L'étude, intitulée "Identification archéométrique d'un parfum de l'époque romaine", a été publiée dans la revue scientifique suisse Heritage. Il est co-écrit par les experts Daniel Cosano, Juan Manuel Román, Fernando Lafont et José Rafael Ruiz Arrebola. "Les récipients en quartz étaient des objets de luxe très rares", lit-on dans le journal. "Généralement, ils n'étaient pas sculptés, mais [formés par la chaleur]. Le récipient était donc une découverte archéologique plutôt inhabituelle… et encore plus inhabituelle était qu'il était hermétiquement scellé et contenait une masse solide à l'intérieur. Cela a fourni une occasion unique de déterminer la composition chimique des substances contenues dans ce flacon de parfum ou cosmétique de haute qualité. "

Les spécialistes rappellent que, bien que la découverte soit rare, il y a eu d'autres cas similaires, comme deux petites bouteilles trouvées à Londres et à Naples - mais avec de la graisse animale à l'intérieur - ainsi qu'un parfum trouvé en Egypte vieux de 5 000 ans. "Les Égyptiens pensaient que le parfum venait de Ra, le dieu du soleil. De l'Égypte ancienne, les parfums se sont répandus dans d'autres endroits comme la Grèce et, plus tard, à Rome. Les Romains n'ont commencé à apprécier les parfums qu'après la conquête de la frange orientale de la Méditerranée", écrivent les auteurs.

Les parfums ont été produits à grande échelle pendant l'Empire romain. Le médecin Pedanio Dioscórides Anazarbeo (40-90 après JC) a compilé plusieurs recettes avec des huiles aromatiques, qui ont été utilisées à la fois pour les parfums et les médicaments, tandis que l'écrivain Pline l'Ancien (23-79 après JC) a décrit comment les fabriquer. Selon cette dernière, les parfums ou pommades devaient contenir une partie liquide et une partie solide. Des colorants pourraient également être ajoutés pour les rendre plus attrayants à l'œil.

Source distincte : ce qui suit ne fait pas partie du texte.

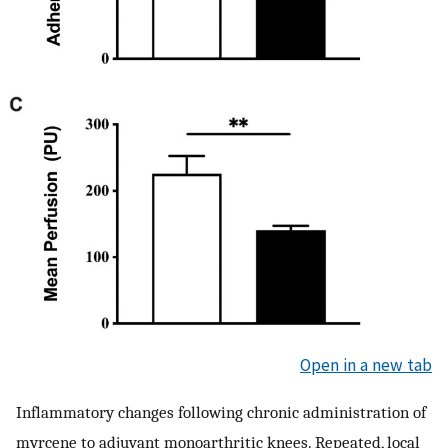
Open in a new tab
Inflammatory changes following chronic administration of
myrcene to adjuvant monoarthritic knees. Repeated, local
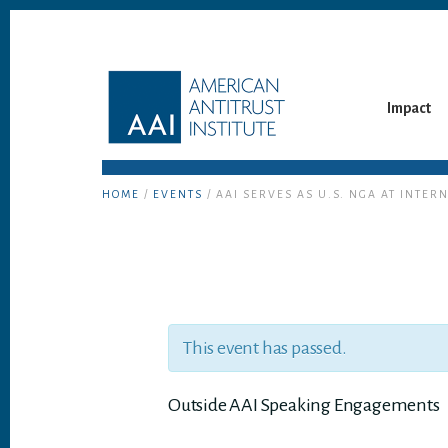
Skip
Skip
to
to
content
footer
Impact
HOME
/
EVENTS
/ AAI SERVES AS U.S. NGA AT INT
This event has passed.
Outside AAI Speaking Engagements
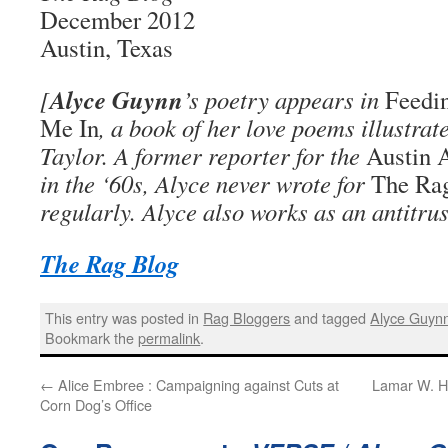
December 2012
Austin, Texas
Alyce Guynn
[
’s poetry appears in
Feedi
Me In
, a book of her love poems illustra
Taylor. A former reporter for the
Austin 
in the ‘60s, Alyce never wrote for
The Ra
regularly. Alyce also works as an antitrus
The Rag Blog
This entry was posted in
Rag Bloggers
and tagged
Alyce Guyn
Bookmark the
permalink
.
←
Alice Embree : Campaigning against Cuts at
Lamar W. H
Corn Dog’s Office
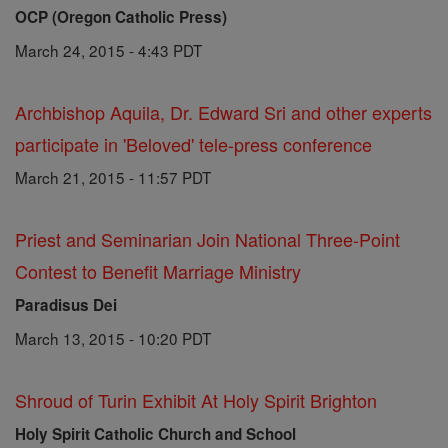
OCP (Oregon Catholic Press)
March 24, 2015 - 4:43 PDT
Archbishop Aquila, Dr. Edward Sri and other experts
participate in 'Beloved' tele-press conference
March 21, 2015 - 11:57 PDT
Priest and Seminarian Join National Three-Point
Contest to Benefit Marriage Ministry
Paradisus Dei
March 13, 2015 - 10:20 PDT
Shroud of Turin Exhibit At Holy Spirit Brighton
Holy Spirit Catholic Church and School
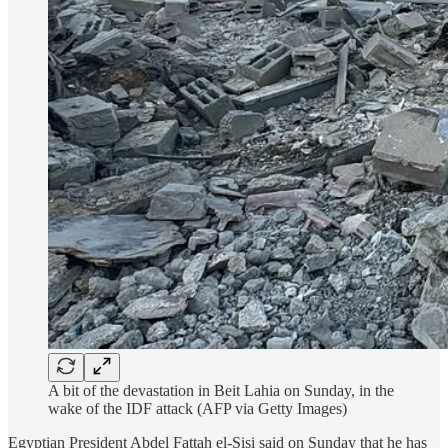
A bit of the devastation in Beit Lahia on Sunday, in the
wake of the IDF attack (AFP via Getty Images)
Egyptian President Abdel Fattah el-Sisi said on Sunday that he has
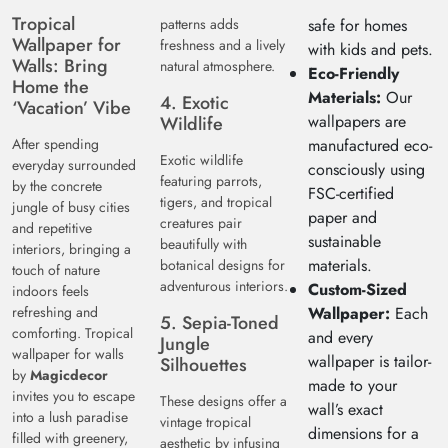
Tropical
patterns adds
safe for homes
Wallpaper for
freshness and a lively
with kids and pets.
Walls: Bring
natural atmosphere.
Eco-Friendly
Home the
Materials:
Our
4. Exotic
‘Vacation’ Vibe
wallpapers are
Wildlife
After spending
manufactured eco-
Exotic wildlife
everyday surrounded
consciously using
featuring parrots,
by the concrete
FSC-certified
tigers, and tropical
jungle of busy cities
paper and
creatures pair
and repetitive
sustainable
beautifully with
interiors, bringing a
materials.
botanical designs for
touch of nature
adventurous interiors.
Custom-Sized
indoors feels
refreshing and
Wallpaper:
Each
5. Sepia-Toned
comforting. Tropical
and every
Jungle
wallpaper for walls
wallpaper is tailor-
Silhouettes
by
Magicdecor
made to your
invites you to escape
These designs offer a
wall’s exact
into a lush paradise
vintage tropical
dimensions for a
filled with greenery,
aesthetic by infusing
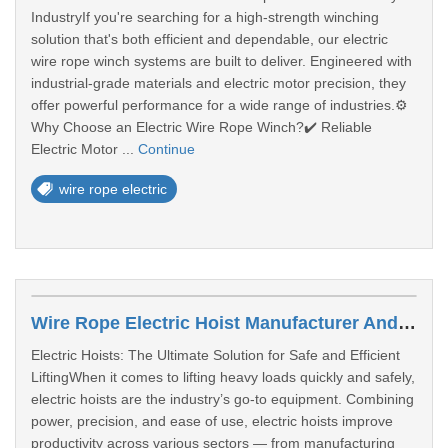
IndustryIf you're searching for a high-strength winching
solution that's both efficient and dependable, our electric
wire rope winch systems are built to deliver. Engineered with
industrial-grade materials and electric motor precision, they
offer powerful performance for a wide range of industries.⚙️
Why Choose an Electric Wire Rope Winch?✔️ Reliable
Electric Motor ...
Continue
wire rope electric
Wire Rope Electric Hoist Manufacturer Andhra Pradesh
Electric Hoists: The Ultimate Solution for Safe and Efficient
LiftingWhen it comes to lifting heavy loads quickly and safely,
electric hoists are the industry’s go-to equipment. Combining
power, precision, and ease of use, electric hoists improve
productivity across various sectors — from manufacturing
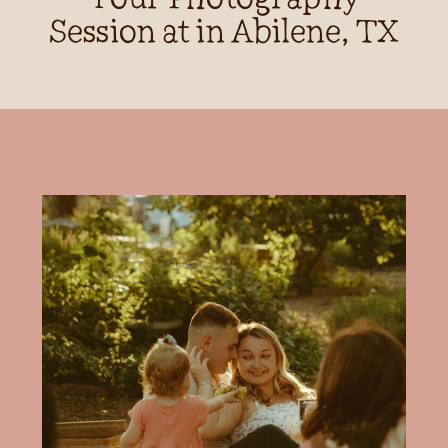
Session at in Abilene, TX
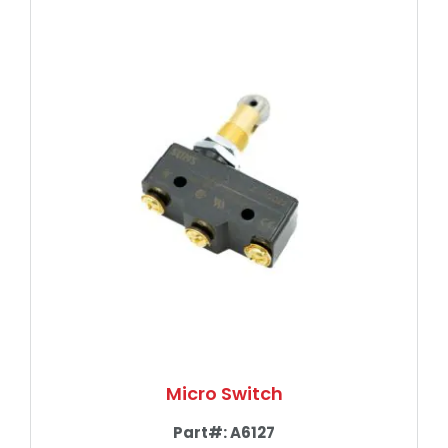
Micro Switch
Part#:
A6127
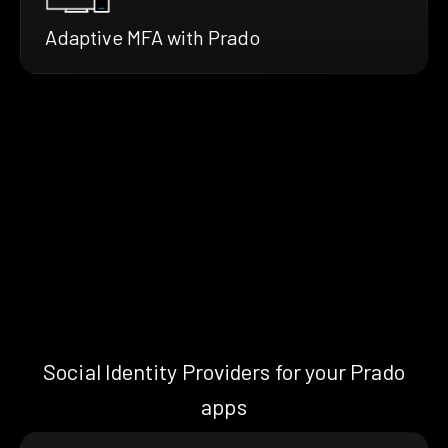
Adaptive MFA with Prado
Social Identity Providers for your Prado
apps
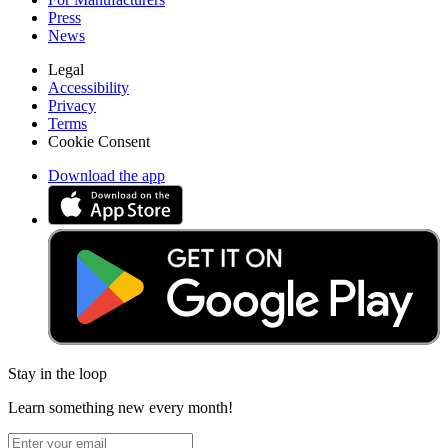
Press
News
Legal
Accessibility
Privacy
Terms
Cookie Consent
Download the app
Stay in the loop
Learn something new every month!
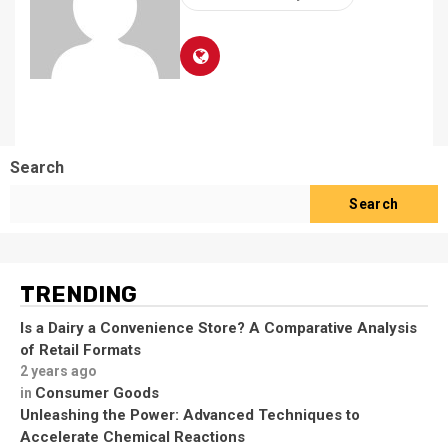
Search
Search
TRENDING
Is a Dairy a Convenience Store? A Comparative Analysis
of Retail Formats
2 years ago
Consumer Goods
in
Unleashing the Power: Advanced Techniques to
Accelerate Chemical Reactions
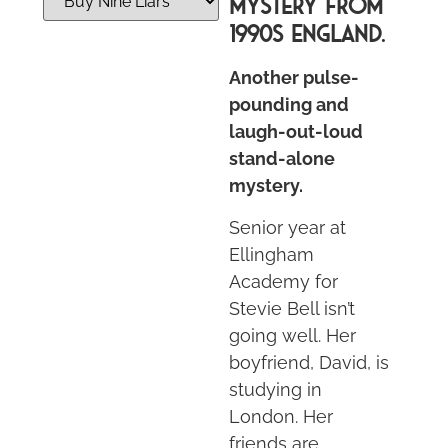
MYSTERY FROM
1990S ENGLAND.
Another pulse-
pounding and
laugh-out-loud
stand-alone
mystery.
Senior year at
Ellingham
Academy for
Stevie Bell isn’t
going well. Her
boyfriend, David, is
studying in
London. Her
friends are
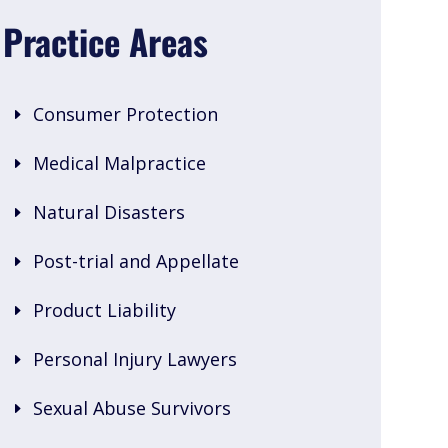
Practice Areas
Consumer Protection
Medical Malpractice
Natural Disasters
Post-trial and Appellate
Product Liability
Personal Injury Lawyers
Sexual Abuse Survivors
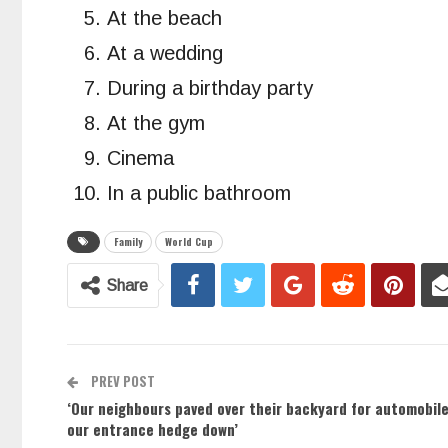
At the beach
At a wedding
During a birthday party
At the gym
Cinema
In a public bathroom
Family
World Cup
Share
PREV POST
‘Our neighbours paved over their backyard for automobi
our entrance hedge down’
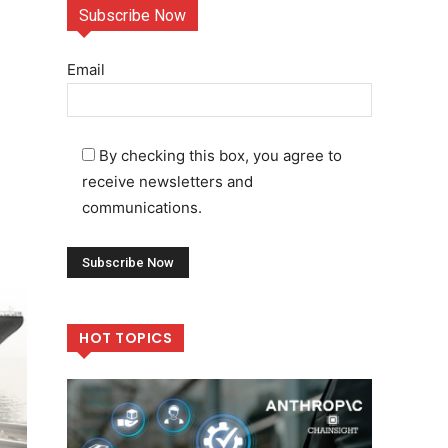
Subscribe Now
Email
By checking this box, you agree to
receive newsletters and
communications.
HOT TOPICS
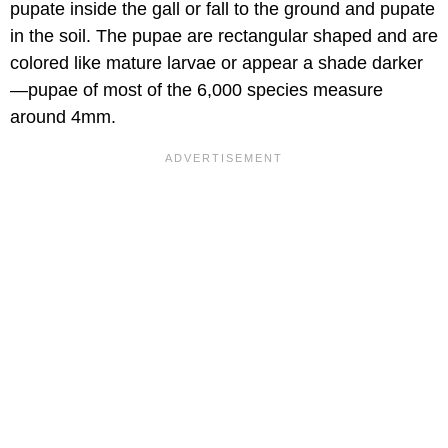
pupate inside the gall or fall to the ground and pupate
in the soil. The pupae are rectangular shaped and are
colored like mature larvae or appear a shade darker
—pupae of most of the 6,000 species measure
around 4mm.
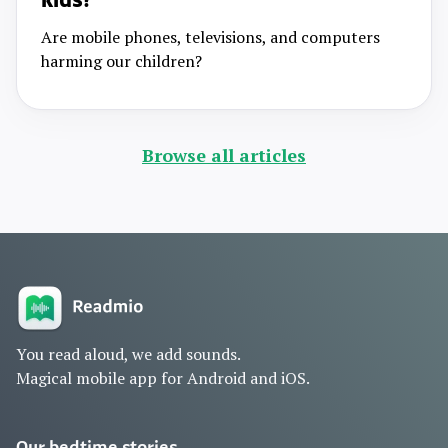
kids?
Are mobile phones, televisions, and computers
harming our children?
Browse all articles
You read aloud, we add sounds.
Magical mobile app for Android and iOS.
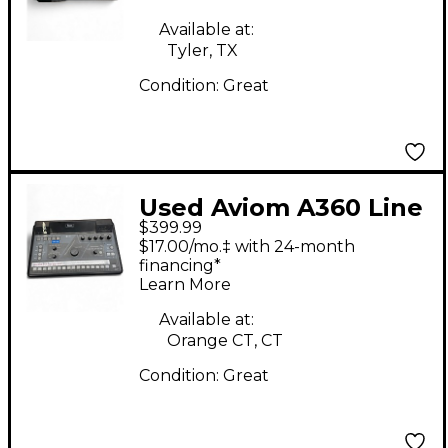
Available at:
Tyler, TX
Condition:
Great
Used Aviom A360 Line
$399.99
Mixer
$17.00/mo.‡ with 24-month
financing*
Learn More
Available at:
Orange CT, CT
Condition:
Great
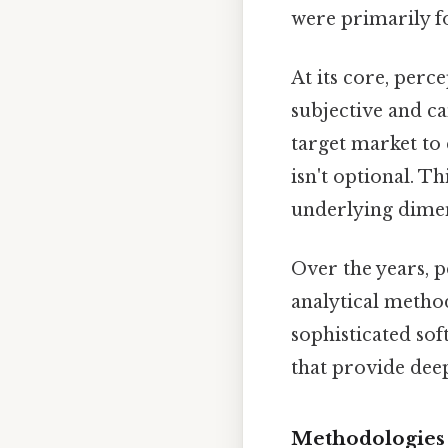
were primarily 
At its core, per
subjective and ca
target market to 
isn't optional. Th
underlying dimen
Over the years, 
analytical metho
sophisticated so
that provide dee
Methodologies 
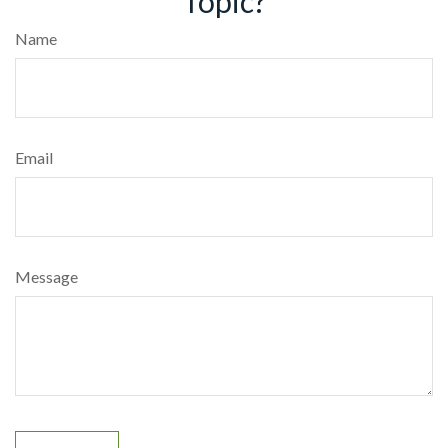
Topic?
Name
Email
Message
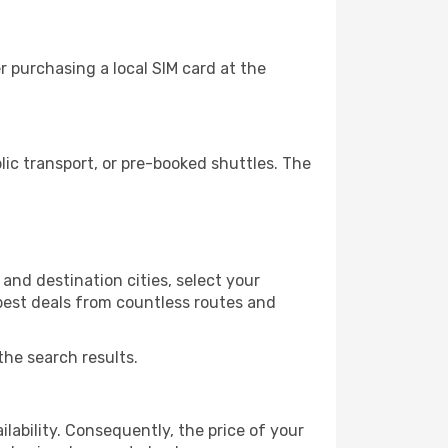
 purchasing a local SIM card at the
ic transport, or pre-booked shuttles. The
and destination cities, select your
 best deals from countless routes and
the search results.
lability. Consequently, the price of your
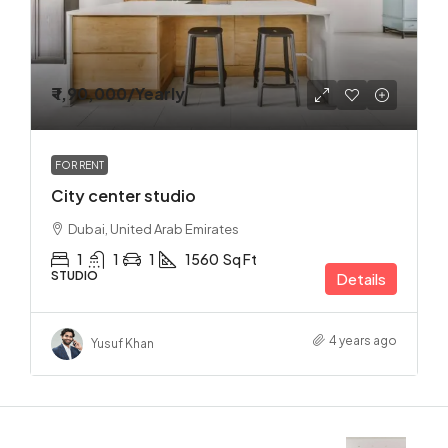
₹ 1,90,000
/Yearly
FOR RENT
City center studio
Dubai, United Arab Emirates
1
1
1
1560
Sq Ft
STUDIO
Details
4 years ago
Yusuf Khan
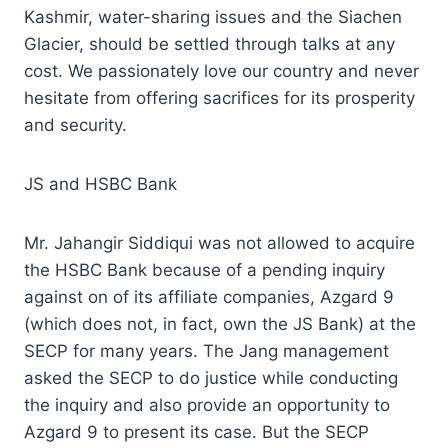
Kashmir, water-sharing issues and the Siachen
Glacier, should be settled through talks at any
cost. We passionately love our country and never
hesitate from offering sacrifices for its prosperity
and security.
JS and HSBC Bank
Mr. Jahangir Siddiqui was not allowed to acquire
the HSBC Bank because of a pending inquiry
against on of its affiliate companies, Azgard 9
(which does not, in fact, own the JS Bank) at the
SECP for many years. The Jang management
asked the SECP to do justice while conducting
the inquiry and also provide an opportunity to
Azgard 9 to present its case. But the SECP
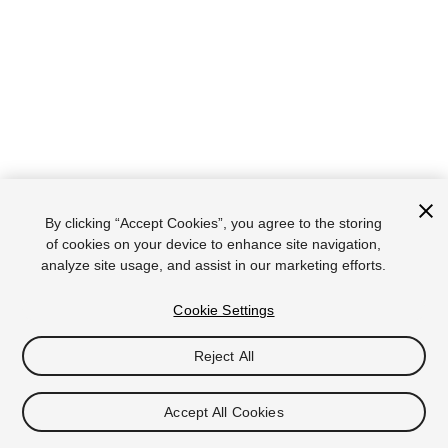
By clicking “Accept Cookies”, you agree to the storing
of cookies on your device to enhance site navigation,
analyze site usage, and assist in our marketing efforts.
Cookie Settings
Reject All
Accept All Cookies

Les huiles les plus utilisées par les Romains étaient celles extraites du sésame, du raifort, des amandes ou, surtout, des olives. Cet ingrédient devait être extrait des olives vertes, car elles résistent mieux à l'oxydation que les mûres. En tout cas, soulignent les experts de l'Université de Cordoue, "les recettes détaillées par les auteurs classiques étaient très vagues ou confuses, concernant les proportions des composants et les procédures de fabrication".

Les Romains utilisaient des parfums non seulement dans la vie quotidienne, mais aussi lors d'occasions spéciales telles que les funérailles, où l'encens était obligatoire. De plus, les parfums étaient également utilisés comme onguents lors de l'embaumement du défunt. Lorsqu'un cadavre était incinéré, les os et les cendres étaient conservés dans une urne avec des parfums un peu chers, qui étaient conservés dans des récipients en métal, en verre, en céramique ou en pierre, selon la richesse du défunt ou le soutien de ses proches, héritiers et amis.

Pour identifier la substance à l'intérieur du récipient Carmonan et le matériau avec lequel il a été fabriqué, les spécialistes ont mené des études multi-analytiques et archéométriques. Le rapport indique que cela comprenait diverses techniques instrumentales, telles que la diffraction des rayons X (XRD), la microscopie électronique à balayage, la spectroscopie de rayons X à dispersion (SEM-EDS), les spectroscopies micro-Raman (Raman) et infrarouge à transformée de Fourier (FT-IR), ainsi que la chromatographie en phase gazeuse-spectrométrie de masse (GC-MS).

Une analyse détaillée révèle que le navire a été fabriqué à partir d'un calcaire appelé dolomite et scellé avec du bitume, ce qui a permis à l'état de conservation d'être "magnifique". Concernant le parfum — et comme le recommandait Pline — deux composants étaient utilisés : une base ou liant, qui facilitait la conservation des arômes et de l'essence. Dans ce cas, la base était de l'huile végétale, éventuellement d'olive.

Et l'essentiel ? Selon les analyses, "[les Romains] sentaient le patchouli". Cette huile essentielle a été obtenue à partir d'une plante d'origine indienne - Pogostemon cablin (également connue sous le nom d'herbe puante, ou pucha pot) - qui est très utilisée dans la parfumerie contemporaine, mais qui n'était pas courante à l'époque romaine. C'était un élément très difficile à obtenir au moment du décès de la femme, ce qui montre qu'elle appartenait à une classe sociale élevée.